Translate this sentence from the post on dealing with toxic people into Spanish: "It's very hard to grasp today who is a friend and who is a foe."

-- PROVIDED TEXT follows --

Wednesday, May 27, 2020

Understanding, diagnosing and responding to situations :)






Are you lost to the motives of somebody? Instead, perhaps you are dealing with toxic people. And here is how they can be deflected. Each has its own angels and demonic side. Each has the ability to lie and deceive. The difference, though, is based on their honesty level. It's very hard to grasp today who is a friend and who is a foe.

If you think about it, would you be more okay being lied and manipulated to, or being told something harsher but true? I’m pretty sure most of us would rather drink the bitter pill of truth, than eating the sweet candy of lies that actually is a poison. You are especially prone to this when you are vulnerable and want to be accepted, but have good things to bring to the table like status, intelligence, and connections.

I’m in a stage that I give much fewer fucks to these kinds of people then I used to. This attitude is in line with the promise I made with myself to say “no” more. I simply have no time and patience to be involved in these unproductive dramas.

-- PROVIDED TEXT concluded --
-- DATASET ENTRIES follows --

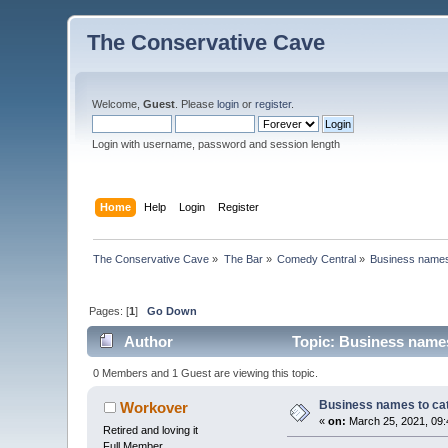
The Conservative Cave
Welcome,
Guest
. Please
login
or
register
.
Login with username, password and session length
Home
Help
Login
Register
The Conservative Cave
»
The Bar
»
Comedy Central
»
Business names 
Pages: [
1
]
Go Down
Author
Topic: Business names
0 Members and 1 Guest are viewing this topic.
Business names to cat
Workover
«
on:
March 25, 2021, 09:
Retired and loving it
Full Member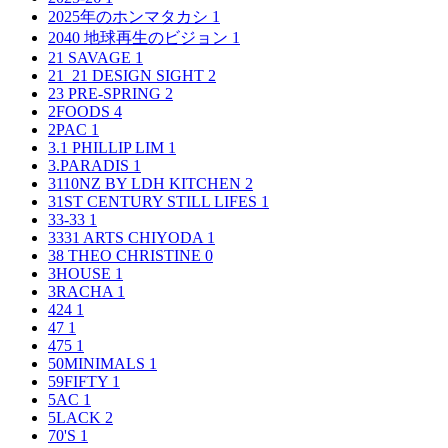
2025年のホンマタカシ
1
2040 地球再生のビジョン
1
21 SAVAGE
1
21_21 DESIGN SIGHT
2
23 PRE-SPRING
2
2FOODS
4
2PAC
1
3.1 PHILLIP LIM
1
3.PARADIS
1
3110NZ BY LDH KITCHEN
2
31ST CENTURY STILL LIFES
1
33-33
1
3331 ARTS CHIYODA
1
38 THEO CHRISTINE
0
3HOUSE
1
3RACHA
1
424
1
47
1
475
1
50MINIMALS
1
59FIFTY
1
5AC
1
5LACK
2
70'S
1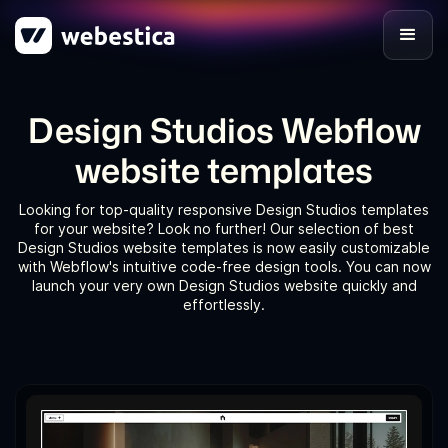
Design Studios Webflow
website templates
Looking for top-quality responsive Design Studios templates
for your website? Look no further! Our selection of best
Design Studios website templates is now easily customizable
with Webflow's intuitive code-free design tools. You can now
launch your very own Design Studios website quickly and
effortlessly.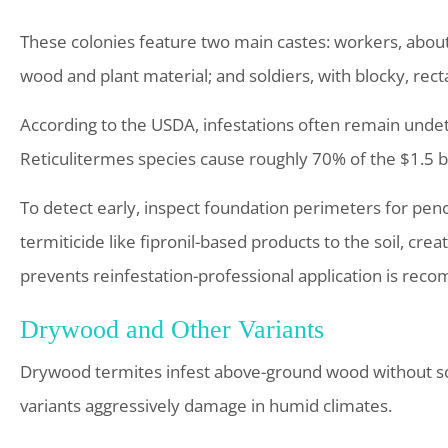
These colonies feature two main castes: workers, about 1
wood and plant material; and soldiers, with blocky, rect
According to the USDA, infestations often remain unde
Reticulitermes species cause roughly 70% of the $1.5 bil
To detect early, inspect foundation perimeters for penci
termiticide like fipronil-based products to the soil, crea
prevents reinfestation-professional application is rec
Drywood and Other Variants
Drywood termites infest above-ground wood without soi
variants aggressively damage in humid climates.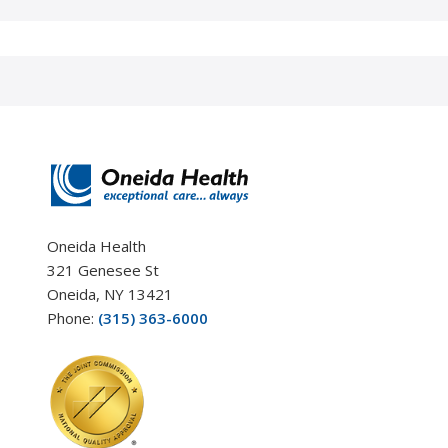
Oneida Health
321 Genesee St
Oneida, NY 13421
Phone:
(315) 363-6000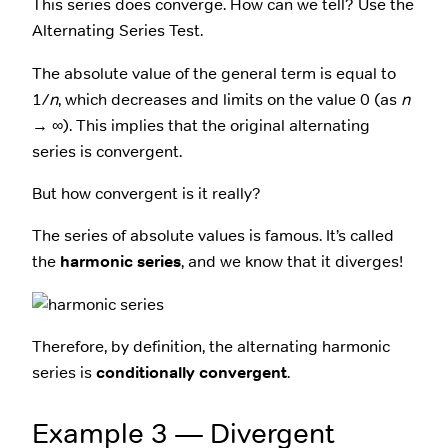
This series does converge. How can we tell? Use the
Alternating Series Test.
The absolute value of the general term is equal to
1/
n
, which decreases and limits on the value 0 (as
n
→ ∞). This implies that the original alternating
series is convergent.
But how convergent is it really?
The series of absolute values is famous. It’s called
the
harmonic series
, and we know that it diverges!
Therefore, by definition, the alternating harmonic
series is
conditionally convergent
.
Example 3 — Divergent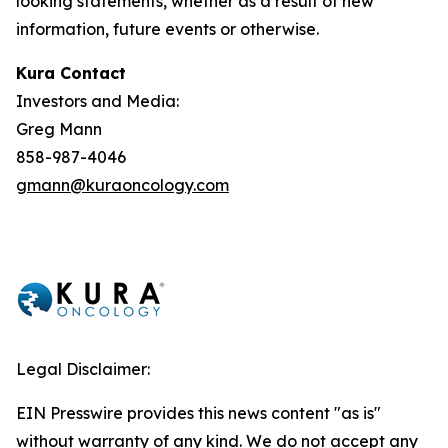
looking statements, whether as a result of new
information, future events or otherwise.
Kura Contact
Investors and Media:
Greg Mann
858-987-4046
gmann@kuraoncology.com
Legal Disclaimer:
EIN Presswire provides this news content "as is"
without warranty of any kind. We do not accept any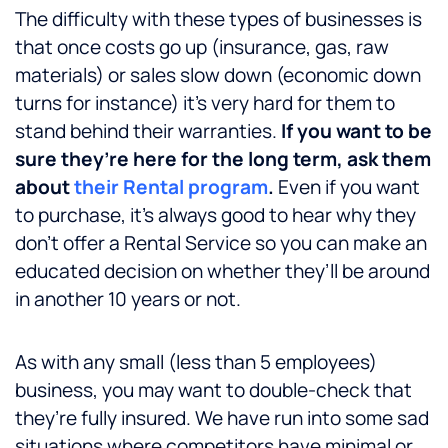
The difficulty with these types of businesses is
that once costs go up (insurance, gas, raw
materials) or sales slow down (economic down
turns for instance) it’s very hard for them to
stand behind their warranties.
If you want to be
sure they’re here for the long term, ask them
about
their Rental program
.
Even if you want
to purchase, it’s always good to hear why they
don’t offer a Rental Service so you can make an
educated decision on whether they’ll be around
in another 10 years or not.
As with any small (less than 5 employees)
business, you may want to double-check that
they’re fully insured. We have run into some sad
situations where competitors have minimal or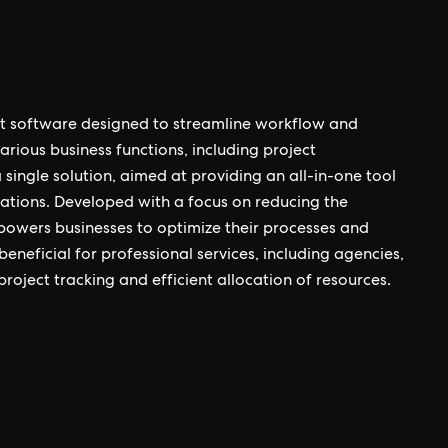
 software designed to streamline workflow and
arious business functions, including project
single solution, aimed at providing an all-in-one tool
rations. Developed with a focus on reducing the
mpowers businesses to optimize their processes and
 beneficial for professional services, including agencies,
roject tracking and efficient allocation of resources.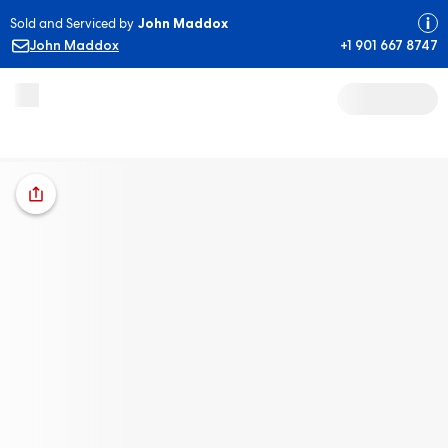
Sold and Serviced by
John Maddox
John Maddox
+1 901 667 8747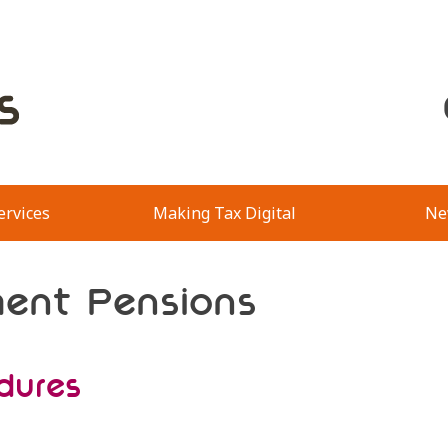
ervices
Making Tax Digital
Ne
ment Pensions
dures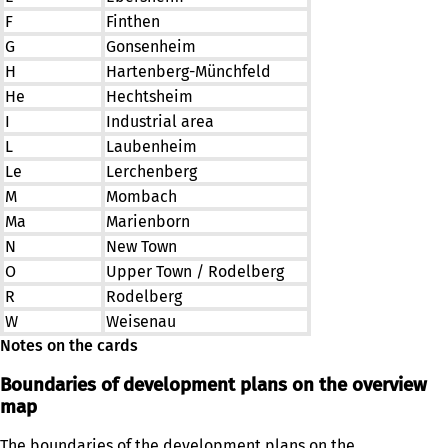
F
Finthen
G
Gonsenheim
H
Hartenberg-Münchfeld
He
Hechtsheim
I
Industrial area
L
Laubenheim
Le
Lerchenberg
M
Mombach
Ma
Marienborn
N
New Town
O
Upper Town / Rodelberg
R
Rodelberg
W
Weisenau
Notes on the cards
Boundaries of development plans on the overview
map
The boundaries of the development plans on the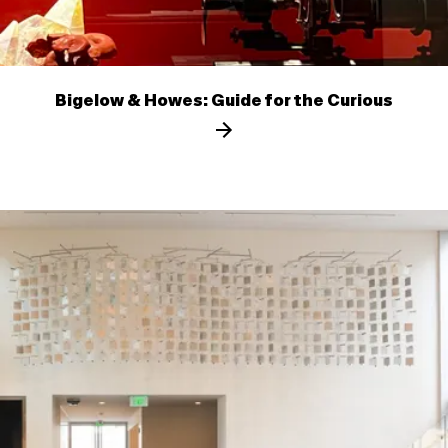
Bigelow & Howes: Guide for the Curious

-- DATASET ENTRIES concluded --

**EXERCISE OUTPUT:** Hoy en día es muy difícil saber quién es amigo y quién es enemigo.